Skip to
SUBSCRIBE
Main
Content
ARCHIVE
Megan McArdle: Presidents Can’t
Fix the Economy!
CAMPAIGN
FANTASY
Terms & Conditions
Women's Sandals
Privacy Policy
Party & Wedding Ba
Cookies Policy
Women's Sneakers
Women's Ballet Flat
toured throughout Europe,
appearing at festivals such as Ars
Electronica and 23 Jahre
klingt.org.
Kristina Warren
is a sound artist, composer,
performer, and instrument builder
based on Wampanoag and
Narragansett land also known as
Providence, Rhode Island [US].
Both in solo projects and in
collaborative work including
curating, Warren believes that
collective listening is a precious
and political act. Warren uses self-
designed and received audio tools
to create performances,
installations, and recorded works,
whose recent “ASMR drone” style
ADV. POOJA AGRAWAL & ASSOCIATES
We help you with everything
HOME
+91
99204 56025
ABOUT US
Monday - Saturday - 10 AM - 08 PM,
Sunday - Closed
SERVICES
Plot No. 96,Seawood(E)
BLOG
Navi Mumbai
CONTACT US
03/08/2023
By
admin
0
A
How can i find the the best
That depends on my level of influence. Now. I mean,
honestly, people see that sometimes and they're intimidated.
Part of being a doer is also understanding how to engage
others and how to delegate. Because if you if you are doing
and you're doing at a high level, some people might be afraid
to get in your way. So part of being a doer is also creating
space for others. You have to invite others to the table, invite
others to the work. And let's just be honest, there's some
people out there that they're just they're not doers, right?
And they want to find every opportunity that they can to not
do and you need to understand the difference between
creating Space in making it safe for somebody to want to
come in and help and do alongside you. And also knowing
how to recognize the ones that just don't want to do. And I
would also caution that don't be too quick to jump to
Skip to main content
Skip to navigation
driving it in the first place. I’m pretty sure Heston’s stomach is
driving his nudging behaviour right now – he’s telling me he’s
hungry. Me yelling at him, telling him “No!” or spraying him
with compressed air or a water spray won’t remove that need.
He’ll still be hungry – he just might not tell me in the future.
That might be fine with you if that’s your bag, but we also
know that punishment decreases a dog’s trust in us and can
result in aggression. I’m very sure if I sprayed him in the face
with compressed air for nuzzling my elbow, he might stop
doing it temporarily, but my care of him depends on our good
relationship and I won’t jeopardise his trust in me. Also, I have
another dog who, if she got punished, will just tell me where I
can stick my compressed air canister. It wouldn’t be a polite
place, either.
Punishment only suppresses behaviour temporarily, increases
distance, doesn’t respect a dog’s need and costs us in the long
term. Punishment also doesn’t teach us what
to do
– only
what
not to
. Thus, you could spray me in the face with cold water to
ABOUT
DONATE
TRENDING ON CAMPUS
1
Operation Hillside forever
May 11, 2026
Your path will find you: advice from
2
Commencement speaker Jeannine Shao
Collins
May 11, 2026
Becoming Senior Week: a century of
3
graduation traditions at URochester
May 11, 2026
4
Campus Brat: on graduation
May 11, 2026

━━━

• [What you have to do]: Set the entries down again exactly, beginning with their first line and ending with the line that contains "based on Wampanoag and"; omit all other lines.

• [Exercise answer]:
Skip to
SUBSCRIBE
Main
Content
ARCHIVE
Megan McArdle: Presidents Can’t
Fix the Economy!
CAMPAIGN
FANTASY
Terms & Conditions
Women's Sandals
Privacy Policy
Party & Wedding Ba
Cookies Policy
Women's Sneakers
Women's Ballet Flat
toured throughout Europe,
appearing at festivals such as Ars
Electronica and 23 Jahre
klingt.org.
Kristina Warren
is a sound artist, composer,
performer, and instrument builder
based on Wampanoag and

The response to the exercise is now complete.